**GIVEN EXERCISE**:
Edit the rows below by changing every "common name" to "vernacular name", and reproduce all the lines with nothing else altered.

Stored items:
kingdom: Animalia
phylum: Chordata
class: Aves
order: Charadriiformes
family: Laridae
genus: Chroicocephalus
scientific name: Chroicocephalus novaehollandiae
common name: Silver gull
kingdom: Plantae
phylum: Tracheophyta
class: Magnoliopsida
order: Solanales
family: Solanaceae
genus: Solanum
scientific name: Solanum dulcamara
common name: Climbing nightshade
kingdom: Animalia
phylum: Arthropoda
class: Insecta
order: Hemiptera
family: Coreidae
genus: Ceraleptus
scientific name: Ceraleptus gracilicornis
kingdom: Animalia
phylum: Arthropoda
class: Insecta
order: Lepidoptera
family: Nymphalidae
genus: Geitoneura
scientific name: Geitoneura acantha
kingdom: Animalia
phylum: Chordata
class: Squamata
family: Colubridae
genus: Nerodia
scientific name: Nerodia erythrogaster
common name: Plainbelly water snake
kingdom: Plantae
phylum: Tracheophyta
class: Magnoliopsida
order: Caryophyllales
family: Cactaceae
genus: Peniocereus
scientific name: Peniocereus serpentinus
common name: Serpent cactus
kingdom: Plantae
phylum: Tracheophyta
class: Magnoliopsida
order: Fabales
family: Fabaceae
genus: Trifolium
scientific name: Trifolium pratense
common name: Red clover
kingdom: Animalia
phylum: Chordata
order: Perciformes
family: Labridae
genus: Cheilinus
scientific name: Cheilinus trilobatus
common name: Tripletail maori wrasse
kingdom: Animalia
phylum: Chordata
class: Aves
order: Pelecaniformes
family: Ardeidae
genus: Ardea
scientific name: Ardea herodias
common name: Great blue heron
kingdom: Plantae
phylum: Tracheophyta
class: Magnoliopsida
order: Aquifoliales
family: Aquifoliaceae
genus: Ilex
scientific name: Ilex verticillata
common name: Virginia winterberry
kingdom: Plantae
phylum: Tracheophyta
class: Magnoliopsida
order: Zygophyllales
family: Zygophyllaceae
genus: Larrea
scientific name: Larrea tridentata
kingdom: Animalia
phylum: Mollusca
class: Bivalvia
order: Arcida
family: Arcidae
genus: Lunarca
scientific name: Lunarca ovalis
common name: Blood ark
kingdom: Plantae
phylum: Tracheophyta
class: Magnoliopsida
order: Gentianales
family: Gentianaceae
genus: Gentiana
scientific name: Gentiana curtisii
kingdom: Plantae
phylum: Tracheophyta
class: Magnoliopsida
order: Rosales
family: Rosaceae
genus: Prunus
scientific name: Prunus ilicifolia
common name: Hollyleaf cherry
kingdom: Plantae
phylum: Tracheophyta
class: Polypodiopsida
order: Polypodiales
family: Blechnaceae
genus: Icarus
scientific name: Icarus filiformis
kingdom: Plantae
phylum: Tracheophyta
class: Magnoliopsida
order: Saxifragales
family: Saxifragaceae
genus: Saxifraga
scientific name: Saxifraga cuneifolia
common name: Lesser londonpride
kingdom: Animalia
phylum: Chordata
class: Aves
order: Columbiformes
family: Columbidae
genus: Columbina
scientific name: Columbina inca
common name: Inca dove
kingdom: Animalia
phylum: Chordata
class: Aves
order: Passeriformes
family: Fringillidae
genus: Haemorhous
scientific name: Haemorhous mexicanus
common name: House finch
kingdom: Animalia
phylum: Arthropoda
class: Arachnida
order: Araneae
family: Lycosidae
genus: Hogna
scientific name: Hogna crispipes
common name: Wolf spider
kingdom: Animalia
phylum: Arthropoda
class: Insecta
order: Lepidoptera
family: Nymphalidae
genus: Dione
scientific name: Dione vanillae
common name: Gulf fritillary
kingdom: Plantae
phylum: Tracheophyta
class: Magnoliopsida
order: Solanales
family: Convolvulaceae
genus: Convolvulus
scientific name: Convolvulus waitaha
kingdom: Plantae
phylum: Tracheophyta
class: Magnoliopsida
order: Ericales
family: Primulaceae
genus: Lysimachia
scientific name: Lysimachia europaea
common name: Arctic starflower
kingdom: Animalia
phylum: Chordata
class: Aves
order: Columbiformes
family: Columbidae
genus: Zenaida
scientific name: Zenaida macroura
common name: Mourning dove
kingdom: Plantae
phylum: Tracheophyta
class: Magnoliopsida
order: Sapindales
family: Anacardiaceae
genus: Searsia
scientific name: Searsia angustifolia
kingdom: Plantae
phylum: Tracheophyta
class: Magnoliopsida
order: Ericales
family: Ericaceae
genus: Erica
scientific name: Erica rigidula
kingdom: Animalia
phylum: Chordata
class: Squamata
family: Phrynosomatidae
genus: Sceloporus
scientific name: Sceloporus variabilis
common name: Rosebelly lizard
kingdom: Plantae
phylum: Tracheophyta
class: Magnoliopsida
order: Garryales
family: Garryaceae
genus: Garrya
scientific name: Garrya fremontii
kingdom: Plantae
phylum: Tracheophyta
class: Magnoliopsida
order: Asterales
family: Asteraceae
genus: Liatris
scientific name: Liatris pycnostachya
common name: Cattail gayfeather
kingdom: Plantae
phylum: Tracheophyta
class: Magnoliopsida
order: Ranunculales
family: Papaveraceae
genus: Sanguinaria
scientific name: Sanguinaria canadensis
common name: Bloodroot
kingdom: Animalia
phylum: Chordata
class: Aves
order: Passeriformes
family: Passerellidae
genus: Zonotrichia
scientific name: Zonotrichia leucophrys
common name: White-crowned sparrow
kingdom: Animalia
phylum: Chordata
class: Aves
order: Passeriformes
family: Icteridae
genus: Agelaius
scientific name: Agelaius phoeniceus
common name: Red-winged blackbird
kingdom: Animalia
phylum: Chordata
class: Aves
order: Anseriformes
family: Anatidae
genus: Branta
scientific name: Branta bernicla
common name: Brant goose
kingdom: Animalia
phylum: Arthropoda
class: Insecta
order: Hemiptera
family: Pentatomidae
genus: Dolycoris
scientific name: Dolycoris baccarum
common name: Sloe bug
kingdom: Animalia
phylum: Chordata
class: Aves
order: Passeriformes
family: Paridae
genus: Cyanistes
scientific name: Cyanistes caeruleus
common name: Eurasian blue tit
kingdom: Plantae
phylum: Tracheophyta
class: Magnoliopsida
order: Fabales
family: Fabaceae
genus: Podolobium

**RESULT OF THIS TASK**:
kingdom: Animalia
phylum: Chordata
class: Aves
order: Charadriiformes
family: Laridae
genus: Chroicocephalus
scientific name: Chroicocephalus novaehollandiae
vernacular name: Silver gull
kingdom: Plantae
phylum: Tracheophyta
class: Magnoliopsida
order: Solanales
family: Solanaceae
genus: Solanum
scientific name: Solanum dulcamara
vernacular name: Climbing nightshade
kingdom: Animalia
phylum: Arthropoda
class: Insecta
order: Hemiptera
family: Coreidae
genus: Ceraleptus
scientific name: Ceraleptus gracilicornis
kingdom: Animalia
phylum: Arthropoda
class: Insecta
order: Lepidoptera
family: Nymphalidae
genus: Geitoneura
scientific name: Geitoneura acantha
kingdom: Animalia
phylum: Chordata
class: Squamata
family: Colubridae
genus: Nerodia
scientific name: Nerodia erythrogaster
vernacular name: Plainbelly water snake
kingdom: Plantae
phylum: Tracheophyta
class: Magnoliopsida
order: Caryophyllales
family: Cactaceae
genus: Peniocereus
scientific name: Peniocereus serpentinus
vernacular name: Serpent cactus
kingdom: Plantae
phylum: Tracheophyta
class: Magnoliopsida
order: Fabales
family: Fabaceae
genus: Trifolium
scientific name: Trifolium pratense
vernacular name: Red clover
kingdom: Animalia
phylum: Chordata
order: Perciformes
family: Labridae
genus: Cheilinus
scientific name: Cheilinus trilobatus
vernacular name: Tripletail maori wrasse
kingdom: Animalia
phylum: Chordata
class: Aves
order: Pelecaniformes
family: Ardeidae
genus: Ardea
scientific name: Ardea herodias
vernacular name: Great blue heron
kingdom: Plantae
phylum: Tracheophyta
class: Magnoliopsida
order: Aquifoliales
family: Aquifoliaceae
genus: Ilex
scientific name: Ilex verticillata
vernacular name: Virginia winterberry
kingdom: Plantae
phylum: Tracheophyta
class: Magnoliopsida
order: Zygophyllales
family: Zygophyllaceae
genus: Larrea
scientific name: Larrea tridentata
kingdom: Animalia
phylum: Mollusca
class: Bivalvia
order: Arcida
family: Arcidae
genus: Lunarca
scientific name: Lunarca ovalis
vernacular name: Blood ark
kingdom: Plantae
phylum: Tracheophyta
class: Magnoliopsida
order: Gentianales
family: Gentianaceae
genus: Gentiana
scientific name: Gentiana curtisii
kingdom: Plantae
phylum: Tracheophyta
class: Magnoliopsida
order: Rosales
family: Rosaceae
genus: Prunus
scientific name: Prunus ilicifolia
vernacular name: Hollyleaf cherry
kingdom: Plantae
phylum: Tracheophyta
class: Polypodiopsida
order: Polypodiales
family: Blechnaceae
genus: Icarus
scientific name: Icarus filiformis
kingdom: Plantae
phylum: Tracheophyta
class: Magnoliopsida
order: Saxifragales
family: Saxifragaceae
genus: Saxifraga
scientific name: Saxifraga cuneifolia
vernacular name: Lesser londonpride
kingdom: Animalia
phylum: Chordata
class: Aves
order: Columbiformes
family: Columbidae
genus: Columbina
scientific name: Columbina inca
vernacular name: Inca dove
kingdom: Animalia
phylum: Chordata
class: Aves
order: Passeriformes
family: Fringillidae
genus: Haemorhous
scientific name: Haemorhous mexicanus
vernacular name: House finch
kingdom: Animalia
phylum: Arthropoda
class: Arachnida
order: Araneae
family: Lycosidae
genus: Hogna
scientific name: Hogna crispipes
vernacular name: Wolf spider
kingdom: Animalia
phylum: Arthropoda
class: Insecta
order: Lepidoptera
family: Nymphalidae
genus: Dione
scientific name: Dione vanillae
vernacular name: Gulf fritillary
kingdom: Plantae
phylum: Tracheophyta
class: Magnoliopsida
order: Solanales
family: Convolvulaceae
genus: Convolvulus
scientific name: Convolvulus waitaha
kingdom: Plantae
phylum: Tracheophyta
class: Magnoliopsida
order: Ericales
family: Primulaceae
genus: Lysimachia
scientific name: Lysimachia europaea
vernacular name: Arctic starflower
kingdom: Animalia
phylum: Chordata
class: Aves
order: Columbiformes
family: Columbidae
genus: Zenaida
scientific name: Zenaida macroura
vernacular name: Mourning dove
kingdom: Plantae
phylum: Tracheophyta
class: Magnoliopsida
order: Sapindales
family: Anacardiaceae
genus: Searsia
scientific name: Searsia angustifolia
kingdom: Plantae
phylum: Tracheophyta
class: Magnoliopsida
order: Ericales
family: Ericaceae
genus: Erica
scientific name: Erica rigidula
kingdom: Animalia
phylum: Chordata
class: Squamata
family: Phrynosomatidae
genus: Sceloporus
scientific name: Sceloporus variabilis
vernacular name: Rosebelly lizard
kingdom: Plantae
phylum: Tracheophyta
class: Magnoliopsida
order: Garryales
family: Garryaceae
genus: Garrya
scientific name: Garrya fremontii
kingdom: Plantae
phylum: Tracheophyta
class: Magnoliopsida
order: Asterales
family: Asteraceae
genus: Liatris
scientific name: Liatris pycnostachya
vernacular name: Cattail gayfeather
kingdom: Plantae
phylum: Tracheophyta
class: Magnoliopsida
order: Ranunculales
family: Papaveraceae
genus: Sanguinaria
scientific name: Sanguinaria canadensis
vernacular name: Bloodroot
kingdom: Animalia
phylum: Chordata
class: Aves
order: Passeriformes
family: Passerellidae
genus: Zonotrichia
scientific name: Zonotrichia leucophrys
vernacular name: White-crowned sparrow
kingdom: Animalia
phylum: Chordata
class: Aves
order: Passeriformes
family: Icteridae
genus: Agelaius
scientific name: Agelaius phoeniceus
vernacular name: Red-winged blackbird
kingdom: Animalia
phylum: Chordata
class: Aves
order: Anseriformes
family: Anatidae
genus: Branta
scientific name: Branta bernicla
vernacular name: Brant goose
kingdom: Animalia
phylum: Arthropoda
class: Insecta
order: Hemiptera
family: Pentatomidae
genus: Dolycoris
scientific name: Dolycoris baccarum
vernacular name: Sloe bug
kingdom: Animalia
phylum: Chordata
class: Aves
order: Passeriformes
family: Paridae
genus: Cyanistes
scientific name: Cyanistes caeruleus
vernacular name: Eurasian blue tit
kingdom: Plantae
phylum: Tracheophyta
class: Magnoliopsida
order: Fabales
family: Fabaceae
genus: Podolobium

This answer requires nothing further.